▶ **Text block**
In the laning phase, Uzi and Ming have only one objective in mind. Utter domination. Whether that be manifested in a CS advantage, towers taken or kills, RNG will be playing towards their bot lane duo in the early game. And they can smell blood in the water, too. PraY and GorillA’s laning phase has definitely left a lot to be desired as they’ve been the victims of first blood in 50% of their games. Against a team like RNG, they can’t afford to be giving up advantages so easily as Uzi is sure to pounce.
Both King-Zone and Royal Never Give Up are coming into the Final with confidence. Royal are on a nine-game winning streak and King-Zone have well and truly bounced back from their inconsistencies in the group stage. This matchup comes down to two questions. Can PraY and GorillA withstand Uzi and Ming’s assault in the bot lane? Or will Bdd dominate Xiaohu with his superior champion pool and flexibility?
Neither teams are perfect and both have shown weaknesses that can be exploited in this final. King-Zone’s trump card remains Khan. If he plays to the level we know he’s capable of; RNG might not have an answer for his split push.

[Stored dataset items]
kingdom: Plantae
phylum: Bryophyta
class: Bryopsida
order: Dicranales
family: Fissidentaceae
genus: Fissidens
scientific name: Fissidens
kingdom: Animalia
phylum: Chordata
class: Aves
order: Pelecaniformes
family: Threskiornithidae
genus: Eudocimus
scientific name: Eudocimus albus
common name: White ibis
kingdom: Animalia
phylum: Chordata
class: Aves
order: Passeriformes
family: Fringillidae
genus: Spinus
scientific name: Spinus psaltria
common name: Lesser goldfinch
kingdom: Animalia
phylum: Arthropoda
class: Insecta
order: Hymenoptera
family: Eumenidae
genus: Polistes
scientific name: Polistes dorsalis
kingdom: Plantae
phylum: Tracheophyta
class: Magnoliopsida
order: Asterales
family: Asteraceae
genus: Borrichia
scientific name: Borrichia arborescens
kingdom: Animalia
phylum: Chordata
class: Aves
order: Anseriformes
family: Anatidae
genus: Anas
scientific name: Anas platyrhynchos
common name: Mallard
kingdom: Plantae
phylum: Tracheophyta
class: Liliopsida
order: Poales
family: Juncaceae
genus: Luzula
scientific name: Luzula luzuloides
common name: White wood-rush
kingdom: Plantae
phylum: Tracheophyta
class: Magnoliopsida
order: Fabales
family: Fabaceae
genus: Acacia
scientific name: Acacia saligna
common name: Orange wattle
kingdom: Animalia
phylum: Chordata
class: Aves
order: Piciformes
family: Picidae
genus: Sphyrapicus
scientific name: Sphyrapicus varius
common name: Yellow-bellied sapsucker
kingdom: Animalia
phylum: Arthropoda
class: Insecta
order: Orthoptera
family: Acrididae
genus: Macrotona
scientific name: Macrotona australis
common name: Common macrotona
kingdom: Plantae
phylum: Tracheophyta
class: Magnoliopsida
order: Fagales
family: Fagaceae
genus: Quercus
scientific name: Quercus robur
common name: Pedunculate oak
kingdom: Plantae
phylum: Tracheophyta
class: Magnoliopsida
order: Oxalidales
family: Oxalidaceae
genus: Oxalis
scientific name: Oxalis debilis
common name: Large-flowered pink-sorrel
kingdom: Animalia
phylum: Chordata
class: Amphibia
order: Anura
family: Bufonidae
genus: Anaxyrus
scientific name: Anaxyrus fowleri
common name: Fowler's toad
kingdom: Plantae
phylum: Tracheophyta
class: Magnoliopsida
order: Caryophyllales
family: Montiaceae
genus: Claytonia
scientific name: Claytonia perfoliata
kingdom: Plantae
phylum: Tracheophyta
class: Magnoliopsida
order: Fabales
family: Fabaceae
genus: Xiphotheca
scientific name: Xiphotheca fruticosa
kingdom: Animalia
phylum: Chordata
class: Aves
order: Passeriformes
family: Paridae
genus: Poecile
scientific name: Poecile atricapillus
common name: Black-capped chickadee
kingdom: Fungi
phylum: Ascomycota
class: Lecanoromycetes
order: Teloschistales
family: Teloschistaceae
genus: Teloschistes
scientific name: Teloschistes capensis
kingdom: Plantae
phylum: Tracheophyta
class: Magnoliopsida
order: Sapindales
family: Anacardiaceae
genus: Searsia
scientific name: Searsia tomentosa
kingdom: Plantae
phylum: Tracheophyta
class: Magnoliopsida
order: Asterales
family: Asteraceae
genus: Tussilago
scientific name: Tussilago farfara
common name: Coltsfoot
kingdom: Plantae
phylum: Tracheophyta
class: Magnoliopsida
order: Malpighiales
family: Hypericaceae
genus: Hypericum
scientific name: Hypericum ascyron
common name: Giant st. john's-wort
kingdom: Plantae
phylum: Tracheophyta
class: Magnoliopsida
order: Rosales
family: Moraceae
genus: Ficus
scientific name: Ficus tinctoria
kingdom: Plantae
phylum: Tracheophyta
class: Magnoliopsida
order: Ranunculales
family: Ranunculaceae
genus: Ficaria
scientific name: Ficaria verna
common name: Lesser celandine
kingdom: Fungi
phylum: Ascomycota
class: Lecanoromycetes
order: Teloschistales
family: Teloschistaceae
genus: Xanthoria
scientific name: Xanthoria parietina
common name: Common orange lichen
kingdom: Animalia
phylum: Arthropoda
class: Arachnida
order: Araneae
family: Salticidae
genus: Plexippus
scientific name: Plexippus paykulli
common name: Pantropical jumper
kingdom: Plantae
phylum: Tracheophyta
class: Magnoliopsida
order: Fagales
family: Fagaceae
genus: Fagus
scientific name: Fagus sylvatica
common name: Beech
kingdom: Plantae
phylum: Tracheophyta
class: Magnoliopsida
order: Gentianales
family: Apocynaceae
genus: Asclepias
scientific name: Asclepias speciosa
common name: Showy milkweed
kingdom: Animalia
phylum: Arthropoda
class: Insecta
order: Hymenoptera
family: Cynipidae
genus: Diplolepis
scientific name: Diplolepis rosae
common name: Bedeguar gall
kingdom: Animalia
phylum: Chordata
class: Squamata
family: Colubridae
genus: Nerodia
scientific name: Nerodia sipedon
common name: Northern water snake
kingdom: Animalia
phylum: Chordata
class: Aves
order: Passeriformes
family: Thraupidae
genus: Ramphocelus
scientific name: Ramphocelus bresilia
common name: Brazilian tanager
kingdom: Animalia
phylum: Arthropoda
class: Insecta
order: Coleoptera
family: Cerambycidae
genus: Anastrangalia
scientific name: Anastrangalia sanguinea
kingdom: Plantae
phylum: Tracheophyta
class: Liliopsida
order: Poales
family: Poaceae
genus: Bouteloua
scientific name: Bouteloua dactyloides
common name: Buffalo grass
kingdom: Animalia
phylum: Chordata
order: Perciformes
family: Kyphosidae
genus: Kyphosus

▶ **What is expected**
Reproduce the stretch of the match preview above from "In the laning" through "sure to pounce.".

▶ **Task solution**
In the laning phase, Uzi and Ming have only one objective in mind. Utter domination. Whether that be manifested in a CS advantage, towers taken or kills, RNG will be playing towards their bot lane duo in the early game. And they can smell blood in the water, too. PraY and GorillA’s laning phase has definitely left a lot to be desired as they’ve been the victims of first blood in 50% of their games. Against a team like RNG, they can’t afford to be giving up advantages so easily as Uzi is sure to pounce.